Fuel rage: Could petrol prices for 91 also hit $3 per litre?

Motorists have been urged not to vent their frustration at petrol station staff as prices exceed $3 per litre in some parts of the country.

The Motor Trade Association (MTA) has reminded drivers that petrol companies and their staff aren’t to blame for the high prices.

MTA energy and environment sector manager Ian Baggott suggested that there was more pain to come and the price of 91 could also exceed $3 in the coming months.

“There is certainly a possibility that we will see $3/litre for 91,” Baggott said.

“We would ask motorists to remember that to a very large extent, these increases are beyond the fuel companies’ control – so don’t give the attendant an earful when you’re getting a tankful.”

Baggott said the bulk of the price drivers pay for petrol is made up of taxes.

Over the weekend, the Herald reported that 95 had hit already per $3 per litre in some parts of Auckland, and was on track to hit that mark in Wellington.

“It’s understandable that motorists feel frustrated – for many people it’s the last thing they need right now,” Baggott said.

He noted that 52 per cent of the cost is made up of taxes, including the fuel excise duty, the emission trading scheme levy and GST.

“Another 37 per cent is made up of production and shipping costs,” he said.

“That leaves 10.6 per cent as the wholesaler and retailer margin, out of which they have to pay staff and operating costs, leases, distribution and other costs.”

Speaking on the AM Show this morning, Prime Minister Jacinda Ardern said she was keeping an eye on what was happening at the pump and knew the prices were high.

She said she wasn’t going to make the cost of petrol worse and denied the Government had contributed to it.

Because New Zealand imports fuel as either refined product or crude oil, the price is dictated by international oil prices, which have increased 25 per cent between December and January.

Last week international oil prices rose above $90 per barrel for the first time since 2014, with analysts anticipating that $100 per barrel was likely before the end of the year.

Baggott said growing demand was pushing up prices.

“As countries around the world open up after Covid restrictions, they are resuming normal bulk fuel buying, which puts them at the head of the queue.”

And Kiwis aren’t the only ones feeling pain at the pump – in Australia costs are approaching A$2/litre, but the tax component there is considerably lower.

“All indications are that due to the rising cost of crude and the weak Kiwi dollar, prices are likely to continue rising here,” Baggott said.

Asked why fuel prices varied so much across the country, Baggot said there were various factors at play.

“Aside from basic market competition factors, location and distance from the fuel supply terminal can affect price variation across regions,” he said.

“Compare the price of a pint of beer in Hunterville versus what you pay in Queenstown.”

There is also a perception among road users that fuel prices are always quick to follow oil prices on the way up but not quite as fast on the way down.
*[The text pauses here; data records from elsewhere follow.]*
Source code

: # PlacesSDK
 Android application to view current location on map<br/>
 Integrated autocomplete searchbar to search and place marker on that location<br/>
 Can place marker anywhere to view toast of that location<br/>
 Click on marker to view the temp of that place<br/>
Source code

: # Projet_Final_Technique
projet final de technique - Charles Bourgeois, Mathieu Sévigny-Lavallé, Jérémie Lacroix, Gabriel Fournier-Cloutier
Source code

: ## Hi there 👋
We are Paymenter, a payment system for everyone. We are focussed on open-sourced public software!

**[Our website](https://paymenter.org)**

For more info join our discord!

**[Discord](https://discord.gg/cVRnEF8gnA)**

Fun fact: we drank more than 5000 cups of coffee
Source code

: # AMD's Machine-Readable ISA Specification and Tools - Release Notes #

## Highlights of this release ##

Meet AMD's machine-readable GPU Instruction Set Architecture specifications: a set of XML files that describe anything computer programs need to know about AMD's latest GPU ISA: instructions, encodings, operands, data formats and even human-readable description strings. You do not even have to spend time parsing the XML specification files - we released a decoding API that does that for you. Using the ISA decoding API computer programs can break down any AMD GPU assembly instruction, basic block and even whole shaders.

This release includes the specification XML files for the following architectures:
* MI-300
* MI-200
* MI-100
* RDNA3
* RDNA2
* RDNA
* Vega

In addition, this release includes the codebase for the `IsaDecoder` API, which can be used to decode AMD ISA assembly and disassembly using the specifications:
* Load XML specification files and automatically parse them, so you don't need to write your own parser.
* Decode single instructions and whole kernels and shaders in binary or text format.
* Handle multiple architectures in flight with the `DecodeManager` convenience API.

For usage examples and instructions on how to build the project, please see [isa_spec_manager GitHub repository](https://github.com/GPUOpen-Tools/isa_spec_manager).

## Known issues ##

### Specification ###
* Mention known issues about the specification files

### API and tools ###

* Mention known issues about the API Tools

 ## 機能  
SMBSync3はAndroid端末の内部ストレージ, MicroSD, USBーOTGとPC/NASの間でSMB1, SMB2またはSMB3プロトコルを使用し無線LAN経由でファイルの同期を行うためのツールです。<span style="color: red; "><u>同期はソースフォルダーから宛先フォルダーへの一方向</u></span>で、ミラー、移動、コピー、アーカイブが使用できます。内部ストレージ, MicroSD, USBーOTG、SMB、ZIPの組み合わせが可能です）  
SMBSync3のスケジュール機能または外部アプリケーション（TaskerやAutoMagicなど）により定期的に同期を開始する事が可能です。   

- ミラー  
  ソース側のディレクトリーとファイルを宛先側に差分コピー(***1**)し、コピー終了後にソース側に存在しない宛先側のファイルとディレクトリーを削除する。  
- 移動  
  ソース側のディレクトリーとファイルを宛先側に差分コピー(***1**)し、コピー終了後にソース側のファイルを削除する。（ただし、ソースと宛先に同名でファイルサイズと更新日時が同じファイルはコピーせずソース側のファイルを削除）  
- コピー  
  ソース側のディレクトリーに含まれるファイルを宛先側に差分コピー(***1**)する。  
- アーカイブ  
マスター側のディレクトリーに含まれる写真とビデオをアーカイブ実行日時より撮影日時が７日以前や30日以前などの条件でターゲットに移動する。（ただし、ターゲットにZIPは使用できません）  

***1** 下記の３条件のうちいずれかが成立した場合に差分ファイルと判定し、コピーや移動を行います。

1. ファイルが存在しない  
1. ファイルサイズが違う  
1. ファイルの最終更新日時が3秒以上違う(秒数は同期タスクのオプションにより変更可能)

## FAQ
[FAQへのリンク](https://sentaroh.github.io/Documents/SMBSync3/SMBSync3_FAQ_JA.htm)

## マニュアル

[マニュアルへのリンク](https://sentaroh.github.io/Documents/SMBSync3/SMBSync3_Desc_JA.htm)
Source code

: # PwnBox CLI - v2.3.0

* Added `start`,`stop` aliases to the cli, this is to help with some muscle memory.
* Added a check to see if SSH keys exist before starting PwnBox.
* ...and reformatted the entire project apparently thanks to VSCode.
Baggott admitted that this does happen, attributing it to a number of factors.

“In some cases this does occur but is dependent on whether the fuel supplier has forward supply contracts at a competitive rate,” he said.

“Normally, the decision to pass on savings or not is based on replacement cost of fuel that needs to be bought later.

“Think about if you’d just bought something for $100 and had planned to sell it on for a $110 to cover your overheads and make a profit. A potential buyer had seen the same item for $90 and thinks $100 is a fair price, would you be willing to make a loss on your initial purchase price just to make a sale?”